As the British Empire grew, more soldiers were needed to garrison new territories coming under British control. The need for men was also increased by the wars against Revolutionary and Napoleonic France (1793-1815), which soon spread to the European powers' Caribbean colonies.
Unfortunately, the tropical climate of the Caribbean took its toll on European soldiers. Around 90 per cent of the 45,000 white troops who died there during the wars were killed by disease rather than the enemy.
The high mortality rate led the Army in 1795 to raise the West India Regiments of black soldiers for service in the region. It was believed that they would be better suited to the climate.
Many of the first recruits were escaped American slaves who had fought for the British during the American War of Independence (1775-83). Men were also recruited locally in the Caribbean, but they were not enough to defend the British territories from the enemy.
The ranks of the new regiments were swelled with Creole and African slaves, purchased specifically from West Indian sugar plantations or from newly-arrived slave ships. Between 1795 and 1807, estimates suggest 13,400 slaves were purchased for the West India Regiments.
The venture was deemed so successful that between 1798 and 1806 the Army bought seven per cent of all slaves sold in the British West Indies.
Slave soldiers did not come cheap. An account in the papers of the Commander-in-Chief of Jamaica details the cost of buying and clothing 272 African slaves for service in the West India Regiments. The price listed on this account was over £32,600 - more than £1 million in today's money.
In 1807, the British Empire abolished the slave trade. All serving black soldiers recruited as slaves were freed under the 1807 Mutiny Act. After this, West India Regiment recruits included men liberated from illegal slave ships, as well as black soldiers captured from enemy French and Dutch colonies.
Former slave soldiers were increasingly given the same rights as white soldiers. Significantly, they were recognised as a formal part of the British Army - unlike their counterparts in India and other British colonies.
Initially, the West India Regiments were used to protect Britain's economic interests in the Caribbean. But they also took part in the wars against France, helped seize enemy colonies, and served in America during the the War of 1812. Their numbers were steadily reduced shortly after these conflicts ended.
For most of the 19th century, the regiments were based in Trinidad and Jamaica. But, after taking part in the Second Ashanti War (1873-74) in West Africa, they established a base in Sierra Leone for recruitment and training.
Until 1858, soldiers of the West India Regiments wore similar uniforms to the rest of the British Army. But Queen Victoria, impressed by the exotic appearance of the French North African Zouave infantry, instructed them to adopt the elaborate Zouave uniform.
The uniform was only worn by black soldiers, who were not permitted to rise beyond non-commissioned rank.
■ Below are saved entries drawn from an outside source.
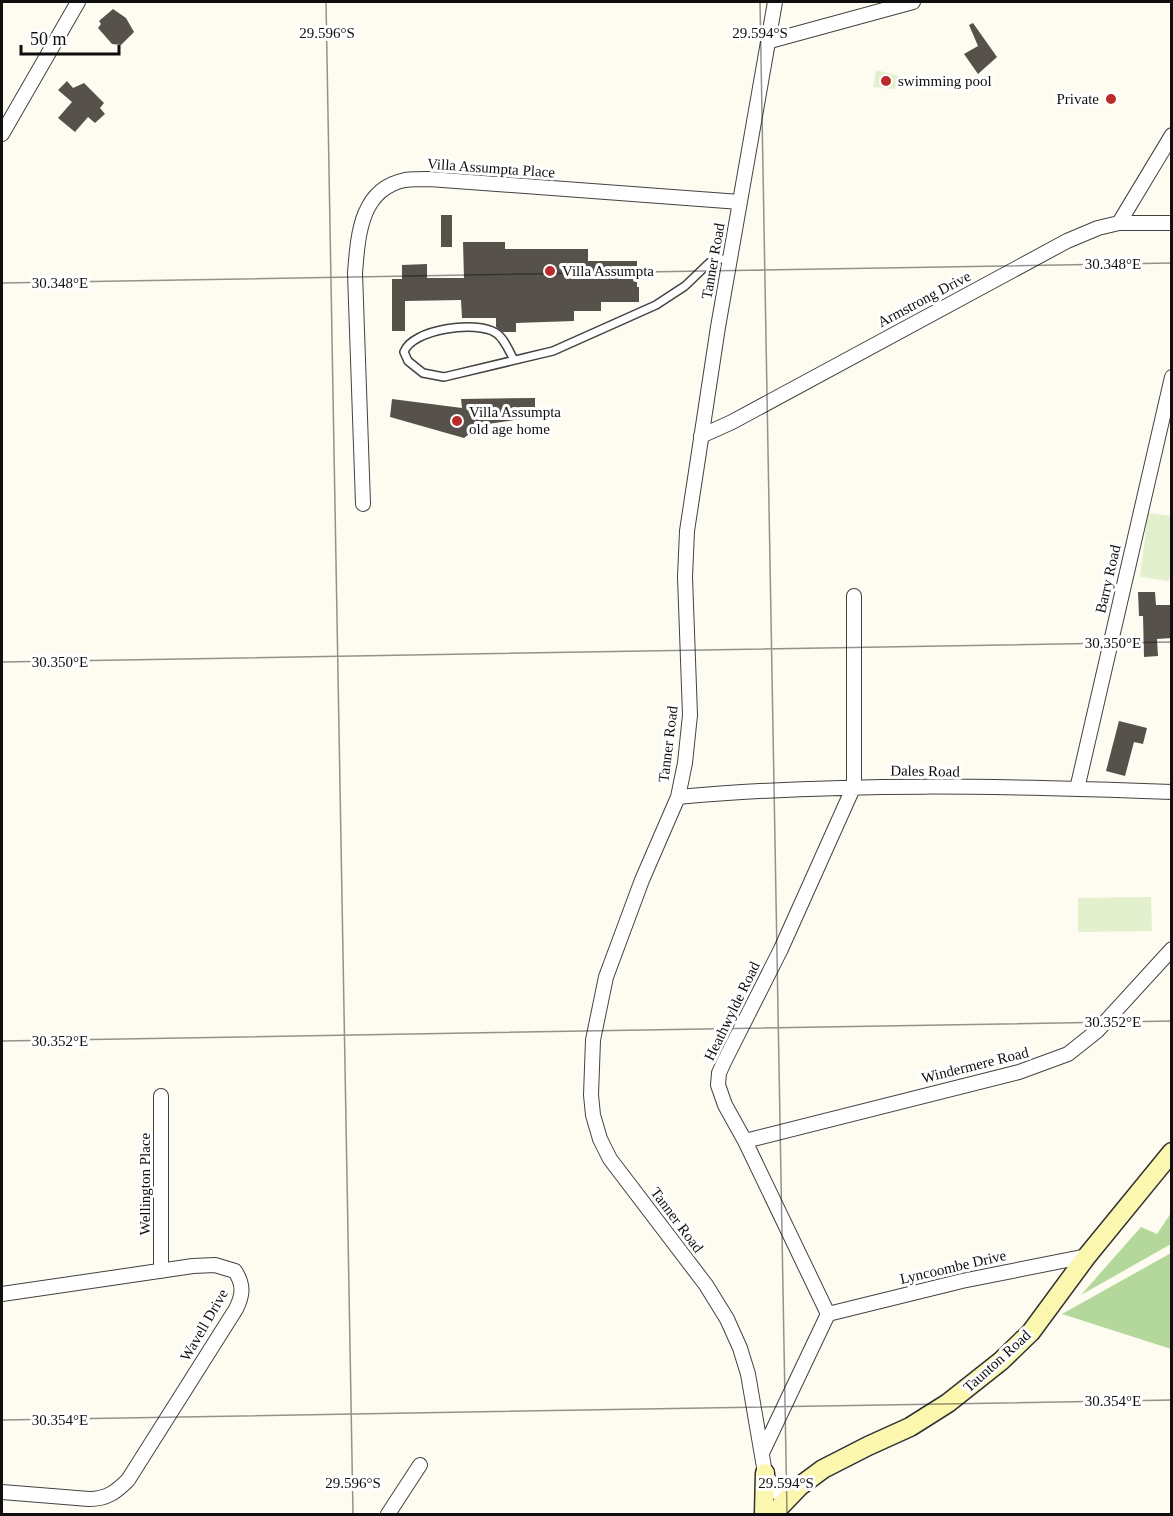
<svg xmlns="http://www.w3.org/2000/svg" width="1173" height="1516" font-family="Georgia,serif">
	<rect width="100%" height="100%" fill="#fefcf1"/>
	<path fill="#b4d89b" d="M1171,1213V1244L1081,1295L1141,1227L1157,1234Z
		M1171,1253V1349L1062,1314Z"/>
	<path fill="#e2f0cd" d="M876,70L899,76L895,89L873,87Z
		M1148,513L1171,516L1172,562L1169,581L1140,577Z
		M1151,897L1152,931L1078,932V898Z"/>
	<path fill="#57514b" d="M113,9L126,18L134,32L121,45L112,44L98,28L101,24L99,21Z
		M973,23L997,57L978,74L964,54L978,46L969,25Z
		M67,81L73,88L84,83L104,103L100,108L105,114L95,123L88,117L75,132L58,118L72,102L58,90Z
		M441,215H452V247H441Z
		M463,242H505V249H588V261H637V287H639V302H601V311H574V321L516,323V332H503L496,327V318H462L461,300L405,301V331H392V279H402V265L427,264V278H464Z
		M535,398V417L481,425L464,438L390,417L392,399L462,408L461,399Z
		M1138,592H1155L1156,605H1172V638L1157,639L1158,656L1144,657L1143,616H1139Z
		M1119,721L1147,728L1143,744L1134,742L1125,776L1106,771Z"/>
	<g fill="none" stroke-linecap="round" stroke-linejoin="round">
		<g stroke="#424242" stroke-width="10">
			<path id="lane" d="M514,360C509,351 504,338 496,333C477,320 412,329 404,352L408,361L423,373L444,377L553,351L656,305L685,286L709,263L719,259H730"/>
		</g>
		<g stroke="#424242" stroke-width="16">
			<path id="street" d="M775,2L718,327L687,531L685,577L690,715L685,763L678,797L642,880L606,977L593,1040L591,1095L593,1115L600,1139L610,1159L706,1285L727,1319L740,1348L748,1374L765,1473L774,1489L785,1500
				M770,41L913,2
				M2,134L78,2
				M1119,223L1172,135
				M701,436L732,422L1067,241L1098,228L1119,223H1172
				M363,504L355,273C358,236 360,189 405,180C413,179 421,179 429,179L740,202
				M1077,789L1172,377
				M678,797C842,782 1007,786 1172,792
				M161,1096V1271
				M745,1141L1019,1072L1068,1054L1097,1031L1172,949
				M2,1294L193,1266L215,1265L235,1271C244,1285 243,1295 236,1309L128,1480C116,1492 107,1499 89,1499L2,1492
				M828,1314L962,1281L1087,1256
				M762,1453L828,1314L745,1141L725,1105L718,1085L719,1073L724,1062L781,949L854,786V596
				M388,1514L420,1465"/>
		</g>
		<g stroke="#313131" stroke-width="21">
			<path id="secondary" d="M764,1514L765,1473
				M773,1514L800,1486L823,1469L868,1446L910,1427L948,1403L1001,1361L1031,1332L1087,1256L1172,1152"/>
		</g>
		<use href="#lane" stroke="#fff" stroke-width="7"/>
		<use href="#street" stroke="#fff" stroke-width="14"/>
		<use href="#secondary" stroke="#fcf7af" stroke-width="18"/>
	</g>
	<path fill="none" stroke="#0f0f0f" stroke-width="1.5" stroke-opacity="0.45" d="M326,2L353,1514M760,2L787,1514M2,283L1172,263M2,662L1172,642M2,1041L1172,1021M2,1420L1172,1400"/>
	<g fill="#bb2b2b" stroke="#fff" stroke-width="2">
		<circle cx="886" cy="81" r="6"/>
		<circle cx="1111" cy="99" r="6"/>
		<circle cx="550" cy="271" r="6"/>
		<circle cx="457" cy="421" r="6"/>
	</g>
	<g text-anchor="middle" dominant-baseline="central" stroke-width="6" stroke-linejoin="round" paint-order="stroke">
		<g font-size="15" fill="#0f0f0f" stroke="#fff" text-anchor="start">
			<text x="898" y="81">swimming pool</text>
			<text x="1099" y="99" text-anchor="end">Private</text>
			<text x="562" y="271">Villa Assumpta</text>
			<text x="469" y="412">Villa Assumpta<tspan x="469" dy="17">old age home</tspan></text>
		</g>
		<g font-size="15" fill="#0f0f0f" stroke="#fff">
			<text transform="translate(491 168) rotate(4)">Villa Assumpta Place</text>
			<text transform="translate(713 261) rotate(-80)">Tanner Road</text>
			<text transform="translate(924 299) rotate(-28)">Armstrong Drive</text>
			<text transform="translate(1108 579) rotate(-77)">Barry Road</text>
			<text transform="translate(668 744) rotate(-83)">Tanner Road</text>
			<text transform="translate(925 771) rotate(1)">Dales Road</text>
			<text transform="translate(732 1011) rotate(-64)">Heathwylde Road</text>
			<text transform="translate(975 1065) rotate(-14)">Windermere Road</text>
			<text transform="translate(145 1184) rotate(-90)">Wellington Place</text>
			<text transform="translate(677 1220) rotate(53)">Tanner Road</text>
			<text transform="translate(953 1267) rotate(-13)">Lyncoombe Drive</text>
			<text transform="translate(204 1325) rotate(-60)">Wavell Drive</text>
			<text transform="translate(997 1361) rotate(-42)">Taunton Road</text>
		</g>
	</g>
	<g font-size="15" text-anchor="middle" fill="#0f0f0f" stroke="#fff" stroke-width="6" stroke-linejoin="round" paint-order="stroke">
		<text x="327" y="38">29.596°S</text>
		<text x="760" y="38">29.594°S</text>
		<text x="1113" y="269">30.348°E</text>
		<text x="60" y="288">30.348°E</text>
		<text x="1113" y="648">30.350°E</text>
		<text x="60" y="667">30.350°E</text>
		<text x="1113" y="1027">30.352°E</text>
		<text x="60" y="1046">30.352°E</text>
		<text x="1113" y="1406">30.354°E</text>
		<text x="60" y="1425">30.354°E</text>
		<text x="353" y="1488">29.596°S</text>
		<text x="786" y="1488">29.594°S</text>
	</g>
	<rect width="1173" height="1516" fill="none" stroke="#0f0f0f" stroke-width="6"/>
	<path d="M21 45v9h98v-9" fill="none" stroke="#0f0f0f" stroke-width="3"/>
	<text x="30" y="45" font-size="18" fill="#0f0f0f" stroke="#ffffff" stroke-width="4.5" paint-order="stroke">50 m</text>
</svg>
It remained a part of the West India Regiment Dress Uniform until 1914, and was worn by the band until disbandment.
During the 19th century, black recruits were generally perceived as good soldiers. But for many white British officers, serving with the West India Regiments was undesirable. While fear of tropical diseases played a part, the attitudes of the time also meant that serving with black men was unpopular.
‘When I was last in the West Indies, the 8th West India regiment, composed entirely of native Africans rescued in the middle passage, exhibited as fine a military corps… as ever was seen of any colour… As marksmen they were superior to the ordinary run of white soldiers; and when Fort Bourbon, Martinique… came to be stormed, they went to the breach with European courage.’
Surgeon William Fergusson on the 8th West India Regiment, 1846
The West India Regiments took part in the First World War (1914-18), mostly in the campaigns in East and West Africa. But, despite manpower demands, the War Office was hesitant to recruit more Caribbean men into the Army, subscribing to racial stereotypes that they lacked 'martial spirit'.
Nevertheless, a second West Indian unit was formed in 1915. Volunteers to this new British West Indies Regiment did not take much part in the fighting. There was an official reluctance to deploy its men in front-line positions. Instead, they were mainly used as labourers in the rear.
The National Army Museum has worked closely with British Caribbean communities to re-examine the contributions of West Indian soldiers to British military history.
At one of our community workshops, we showed a 200-year-old regimental colour of the 4th West India Regiment. Now on display in Army gallery, the colour is also one of the first ever official representations of black soldiers in the British Army.
A 'colour' is a flag in which the spirit and honour of a regiment is symbolised. Workshop participants found this object very powerful. The symbolism shown in it was felt to connect closely to the sense of 'Britishness' felt by many West Indians today.
They had even created a modern replica, allowing us to compare the original colour with how it might have looked like when carried into battle 200 years ago.
In 1927, the West India Regiments were disbanded. The British West Indies Regiment had already been disbanded in 1921. But the British Army continues to recruit in the West Indies today.